-- DO THIS --
Translate this sentence from the company description into Spanish: "Defaulted receivables may also include receivables subject to bankruptcy proceedings."
* BEGIN TEXT SHOWN *
We are an international specialty finance company providing debt recovery solutions and other related services for consumers across a broad range of financial assets. We primarily purchase portfolios of defaulted consumer receivables at deep discounts to face value and manage them by working with individuals as they repay their obligations and work toward financial recovery. Defaulted receivables are consumers' unpaid financial obligations to credit originators, including banks, credit unions, consumer finance companies and commercial retailers. Defaulted receivables may also include receivables subject to bankruptcy proceedings. We also provide debt servicing and other portfolio management services to credit originators for non-performing loans in Europe.

Encore Capital Group, Inc. ("Encore") has three business units: MCM, which consists of Midland Credit Management, Inc. and its subsidiaries and domestic affiliates; Cabot, which consists of Cabot Credit Management Limited and its subsidiaries and European affiliates, and LAAP, which is comprised of our investments and operations in Latin America and Asia-Pacific.
* END TEXT SHOWN *
* BEGIN DATA ENTRIES *
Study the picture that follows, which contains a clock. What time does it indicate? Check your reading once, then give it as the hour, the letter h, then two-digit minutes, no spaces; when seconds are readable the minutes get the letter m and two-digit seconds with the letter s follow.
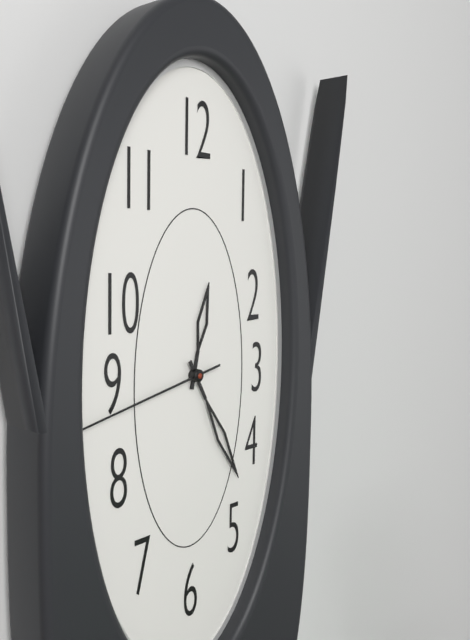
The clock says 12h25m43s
* END DATA ENTRIES *
* BEGIN DATA ENTRIES *
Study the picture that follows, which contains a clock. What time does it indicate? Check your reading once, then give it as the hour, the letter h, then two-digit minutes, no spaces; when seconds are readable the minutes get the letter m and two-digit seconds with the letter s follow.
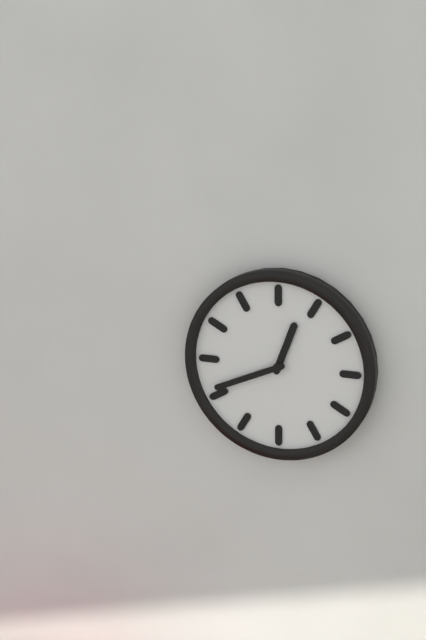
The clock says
* END DATA ENTRIES *
* BEGIN DATA ENTRIES *
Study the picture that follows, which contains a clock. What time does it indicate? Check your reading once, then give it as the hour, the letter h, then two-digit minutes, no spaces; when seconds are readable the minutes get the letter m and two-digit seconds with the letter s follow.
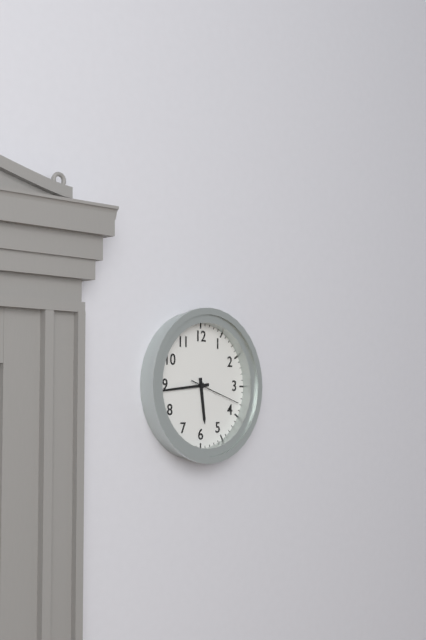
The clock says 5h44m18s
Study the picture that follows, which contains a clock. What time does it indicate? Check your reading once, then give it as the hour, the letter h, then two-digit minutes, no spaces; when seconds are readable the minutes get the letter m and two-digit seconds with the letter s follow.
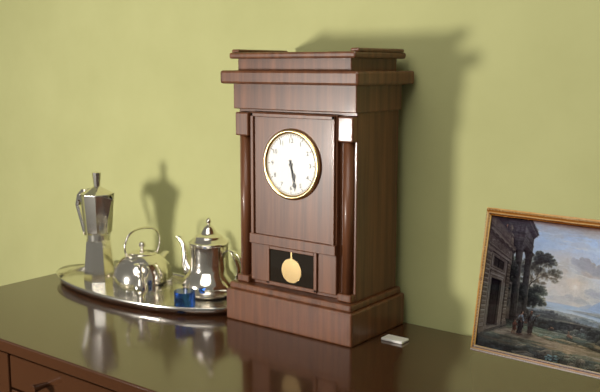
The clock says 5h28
* END DATA ENTRIES *
-- ANSWER TO THIS PROBLEM --
Las cuentas por cobrar en mora también pueden incluir cuentas por cobrar sujetas a procedimientos de quiebra.